Wen Wancheng, dello Shandong, il cui figlio è nel volo scomparso, più volte ha ripetuto a giornalisti e telecamere che «La Malaysia Airlines ha una grossa responsabilità in questa storia. Perché non fanno maggiore chiarezza?». Cammina davanti alla panetteria tedesca con gli occhi scavati dall'ansia, la stanchezza e il dolore, incapace di credere che un aereo possa smaterializzarsi in questo modo.

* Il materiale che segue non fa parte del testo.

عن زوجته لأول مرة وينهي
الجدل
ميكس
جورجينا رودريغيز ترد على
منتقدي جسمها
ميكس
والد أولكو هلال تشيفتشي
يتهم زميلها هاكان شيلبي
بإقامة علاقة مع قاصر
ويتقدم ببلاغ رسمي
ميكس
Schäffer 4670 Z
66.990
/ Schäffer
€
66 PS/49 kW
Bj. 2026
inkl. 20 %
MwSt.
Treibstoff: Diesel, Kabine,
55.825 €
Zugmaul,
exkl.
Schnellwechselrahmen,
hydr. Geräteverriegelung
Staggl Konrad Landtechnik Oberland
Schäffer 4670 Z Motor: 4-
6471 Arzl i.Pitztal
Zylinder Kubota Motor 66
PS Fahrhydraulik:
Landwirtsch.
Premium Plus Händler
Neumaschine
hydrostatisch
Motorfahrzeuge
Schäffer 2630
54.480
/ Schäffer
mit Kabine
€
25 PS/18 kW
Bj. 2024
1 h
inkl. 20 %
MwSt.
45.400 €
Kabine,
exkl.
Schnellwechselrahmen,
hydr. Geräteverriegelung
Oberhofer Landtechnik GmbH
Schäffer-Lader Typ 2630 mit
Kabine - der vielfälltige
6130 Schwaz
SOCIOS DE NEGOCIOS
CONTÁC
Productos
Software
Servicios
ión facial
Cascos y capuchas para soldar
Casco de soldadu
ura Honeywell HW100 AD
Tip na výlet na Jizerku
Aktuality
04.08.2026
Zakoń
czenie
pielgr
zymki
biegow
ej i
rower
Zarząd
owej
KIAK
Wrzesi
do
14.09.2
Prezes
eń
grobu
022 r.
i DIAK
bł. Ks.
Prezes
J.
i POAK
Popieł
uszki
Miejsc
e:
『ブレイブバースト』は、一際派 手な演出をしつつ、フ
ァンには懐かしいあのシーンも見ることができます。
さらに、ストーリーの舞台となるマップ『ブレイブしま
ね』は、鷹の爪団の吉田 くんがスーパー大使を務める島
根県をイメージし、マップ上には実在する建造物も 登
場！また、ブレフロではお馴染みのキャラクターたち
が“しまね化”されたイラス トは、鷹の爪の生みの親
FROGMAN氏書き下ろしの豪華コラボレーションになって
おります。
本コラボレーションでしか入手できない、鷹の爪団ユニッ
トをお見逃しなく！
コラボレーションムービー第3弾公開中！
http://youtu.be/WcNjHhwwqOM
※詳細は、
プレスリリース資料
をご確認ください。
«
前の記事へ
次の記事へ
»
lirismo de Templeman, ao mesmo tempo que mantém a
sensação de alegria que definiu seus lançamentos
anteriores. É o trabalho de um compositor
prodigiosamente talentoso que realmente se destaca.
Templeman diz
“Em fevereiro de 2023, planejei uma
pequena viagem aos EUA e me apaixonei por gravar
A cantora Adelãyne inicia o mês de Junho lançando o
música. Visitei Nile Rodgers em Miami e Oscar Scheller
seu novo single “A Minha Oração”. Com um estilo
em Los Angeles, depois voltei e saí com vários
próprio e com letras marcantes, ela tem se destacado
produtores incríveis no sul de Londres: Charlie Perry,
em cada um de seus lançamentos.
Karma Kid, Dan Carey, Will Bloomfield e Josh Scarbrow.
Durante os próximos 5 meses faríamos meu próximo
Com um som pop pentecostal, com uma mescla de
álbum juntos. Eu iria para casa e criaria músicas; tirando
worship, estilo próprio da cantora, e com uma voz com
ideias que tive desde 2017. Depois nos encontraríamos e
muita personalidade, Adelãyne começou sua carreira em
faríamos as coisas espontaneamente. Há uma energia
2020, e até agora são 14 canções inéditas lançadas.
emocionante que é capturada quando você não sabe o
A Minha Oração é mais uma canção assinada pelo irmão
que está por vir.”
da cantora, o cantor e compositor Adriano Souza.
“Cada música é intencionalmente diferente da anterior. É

Domenica, le notizie erano di nuovo contraddittorie. Alcune riescono ancora ad accendere la speranza, come quella che ben 25 Paesi ora sono coinvolti nella ricerca dell'aereo, dall'America alla Cina alla Francia. Altre appaiono senza senso: come quello strano tracciato a zig-zag che dovrebbe rappresentare il possibile percorso dell'aereo una volta disattivato il radar di bordo.

Ma una su tutte ha d'un tratto alimentato il desiderio di continuare a credere in un lieto fine: quella di un possibile dirottamento, da parte dei piloti stessi o di passeggeri del velivolo. La possibilità viene discussa intorno ai tavolini dello Starbucks dell'Hotel Lido, e alla piccola panetteria tedesca dell'albergo.

Da quando l'aviazione civile malese ha comunicato che è tecnicamente possibile che alcuni dei segnali satellitari inviati dall'aeromobile siano provenuti da terra, di nuovo, qualcuno osa accennare un sorriso. «Forse sono vivi, allora?», dice la signora Ma, immediatamente ripresa dalla televisione cinese, il cui cognato è nell'aereo scomparso.
Di nuovo, tutti cercano di chiamare i cellulari dei passeggeri del volo, che a volte suonano a vuoto. Si tratta, sicuramente, solo di un segnale che rimbalza sui radar, ma ugualmente le dita corrono sui telefonini, e ancora chiamano, nella frustrante attesa di un miracolo.